Once I was a clever boy learning the arts of Oxford... is a quotation from the verses written by Bishop Richard Fleming (c.1385-1431) for his tomb in Lincoln Cathedral. Fleming, the founder of Lincoln College in Oxford, is the subject of my research for a D. Phil., and, like me, a son of the West Riding. I have remarked in the past that I have a deeply meaningful on-going relationship with a dead fifteenth century bishop... it was Fleming who, in effect, enabled me to come to Oxford and to learn its arts, and for that I am immensely grateful.

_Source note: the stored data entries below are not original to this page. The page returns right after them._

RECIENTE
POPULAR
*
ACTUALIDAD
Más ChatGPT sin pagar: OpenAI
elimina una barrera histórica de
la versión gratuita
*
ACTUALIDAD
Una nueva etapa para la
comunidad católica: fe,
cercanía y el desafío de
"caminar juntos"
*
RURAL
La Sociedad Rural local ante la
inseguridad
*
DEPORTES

Saturday, 3 September 2022

Evidence of the Jewish massacre in Norwich in 1190


Detailed analysis of the remains of seventeen skeletons found in a well in Norwich indicates that they were amongst the victims of the massacre of the Jewish community in Norwich in 1190. 

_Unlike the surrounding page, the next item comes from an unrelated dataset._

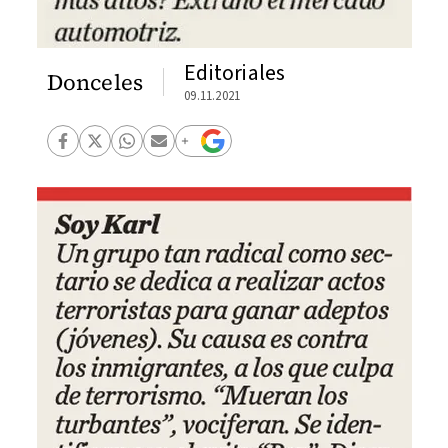
Editoriales
Donceles
09.11.2021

The massacre came about as participants in the Third Crusade prepared to set off for the Holy Land and was not unique - the one at the same time in York is better known today. As Norman Cohn pointed out in The Pursuit of the Millenium such attacks on Jewish communities on the eve of a Crusade appear to have occurred as expressions of popularist fervour and also resentment at Jewish moneylenders, and were usually deplored by the ecclesiastical and secular hierarchies of the time.